---------- Document passage

2. Perfusate formulation

1. Prepare the perfusate to a final volume of 165 mL. Dilute PolyhHb to a final concentration of 3.7 g/dL with William's E Medium.
2. Add human serum albumin (HSA) to a final concentration of 3% HSA by weight. Add 1 mL of heparin to final solution.

3. Ex Vivo lung perfusion circuit setup

1. Place PolyhHb perfusate into the EVLP circuit reservoir and turn on the warm water bath to 37 °C. Ensure the perfusate is circulating within the circuit by turning on the roller pumps.
2. Connect de-oxygenation gas (i.e. 6% O₂, 8% CO₂, 84% N₂) to the hollow fiber oxygenator to de-oxygenate the perfusate. This is done to assess the lung's ability to oxygenate the perfusate.
3. Open data acquisition software on a nearby computer. Ensure pulmonary artery pressure, tracheal differential pressure, respiratory flow differential pressure, lung weight, and pump speed transducers are connected to both the circuit and data-converter box.
4. Ensure that no leaks are present throughout the system by carefully examining all tube connections and that warm water is circulating throughout (Figure 2). Press Run on the data-acquisition software to ensure all pressure transducers are functioning. Once the system is properly functioning, turn off the roller pumps.

4. Procurement of donor rat lung block

1. Set up the surgical table and layout the instruments (Figure 3). Autoclave all instruments at 121 °C for 30 min.
2. Prepare 1200 U/kg of heparin, a ketamine/xylazine mixture for anesthetic (60 mg/kg ketamine and 5 mg/kg), as well as 5-10 cm long silk sutures (3-0 or 4-0).
3. Inject ketamine/xylazine solution intraperitoneally into the rat. Wait 5-10 min for the anesthetic plane to develop. To ensure a proper level of anesthesia, toe pinch the rat to elicit a reaction. If there is no reaction, then the proper level of anesthesia has been met.
4. Shave the abdomen of the rat and place the rat in the supine position on the surgical board. Clean the abdomen with povidone-iodine and 70% ethanol. Place ophthalmic ointment under the rat's eyes to prevent dryness.

--------------------

Write the next steps of the ex vivo lung perfusion protocol, picking up after the step on shaving the rat's abdomen and applying ophthalmic ointment. The listing has no connection to the ex vivo lung perfusion protocol.

---------- Input data

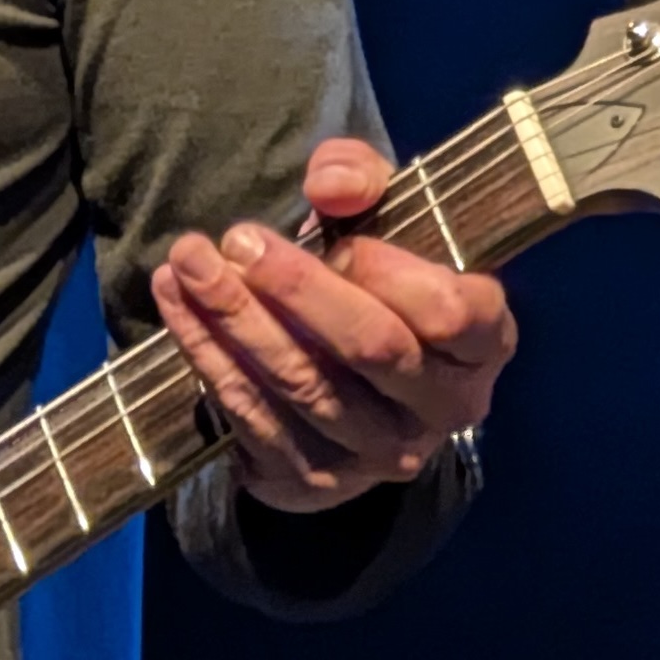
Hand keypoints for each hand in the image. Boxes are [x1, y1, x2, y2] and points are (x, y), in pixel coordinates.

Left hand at [150, 137, 515, 515]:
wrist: (348, 382)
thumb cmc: (376, 283)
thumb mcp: (383, 219)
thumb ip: (363, 180)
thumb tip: (329, 183)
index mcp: (483, 346)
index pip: (451, 313)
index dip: (388, 271)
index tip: (332, 232)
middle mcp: (442, 410)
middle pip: (370, 347)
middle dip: (297, 289)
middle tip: (237, 239)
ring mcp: (378, 453)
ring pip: (303, 383)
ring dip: (236, 319)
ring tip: (188, 261)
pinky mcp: (314, 479)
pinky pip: (253, 414)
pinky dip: (207, 353)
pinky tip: (175, 301)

--------------------

- Response to the exercise -
5. Move the rat to the surgical board and secure the rat in place (Figure 4A). Turn on data acquisition software and begin recording. Turn on the ventilator at 4 mL/kg and ensure positive end expiratory pressure (PEEP) is around 2 cm/H₂O.
   NOTE: These initial settings are experiment specific. It is up to all researchers to determine the best ventilatory strategies for individual experiments.
6. Once proper anesthetic depth is met, perform a midline laparotomy from the xiphoid process to the pubic symphysis using a pair of scissors. Next, perform a medial-lateral visceral rotation and visualize the infra-hepatic inferior vena cava using a blunt instrument (IVC)^36,37,38 (Figure 4B). Inject heparin into the IVC with a 20G needle (Figure 4C).
7. Turn attention to the neck and cut the skin from the sternal notch to just below the angle of the mandible with a pair of scissors. Next, begin to dissect toward the trachea (Figure 5A).
8. In the neck, bluntly dissect away necessary strap muscles to expose the trachea (Figure 5B). Make a transverse incision with a pair of scissors on the anterior trachea between the cartilaginous rings big enough for the endotracheal (ET) tube (several millimeters), but do not cut through the posterior portion of the trachea. Place a 5-0 silk suture around trachea (Figure 5C).
9. Insert the endotracheal tube and secure it in place with the aforementioned 5-0 silk suture (Figure 5D). Connect the ET tube to the ventilator and ensure proper chest rising.
10. Perform a median sternotomy and enter the thoracic cavity again using scissors. Place chest wall retractors to expose the heart and lungs (Figure 6A). Avoid any inadvertent manipulation of the lungs, as they are incredibly friable.
11. Remove the thymus from the anterior mediastinum by a combination of sharp (scissors) and blunt dissection. Be careful not to damage great vessels or lungs.
12. Identify the pulmonary artery (PA; Figure 6B) and place a 5-0 silk suture around it to prepare for cannulation (Figure 6C). Due to the microscopic anatomy of the rat's great vessels, it is often easier to place the suture around the PA and aorta at the same time.
13. Make a 2-3 mm incision in the right ventricular outflow track (RVOT) using a pair of scissors (Figure 6D-E) to place the arterial cannula within the PA and secure it in place with the 5-0 suture described a step earlier (Figure 6F).
14. Make a 5 mm incision in the left ventricle (LV) and well infra-hepatic IVC using a pair of scissors to euthanize the rat. Quickly connect the lung preservation fluid to the arterial cannula to gravity flush the lungs with about 20 mL (Figure 7A-B). Ensure the lung preservation fluid is de-aired prior to connecting it to the arterial cannula as air emboli are very damaging to the lungs.
15. Connect the arterial cannula to the EVLP circuit. Turn on the roller pump and allow a small amount of perfusate to flow through the lung and out of the left ventricle into the thoracic cavity. Once perfusate begins to flow out of the left atrium, turn off the roller pump (Figure 7C). While allowing perfusate to flow, ensure PA pressure does not spike - which would indicate blockage or incorrect placement.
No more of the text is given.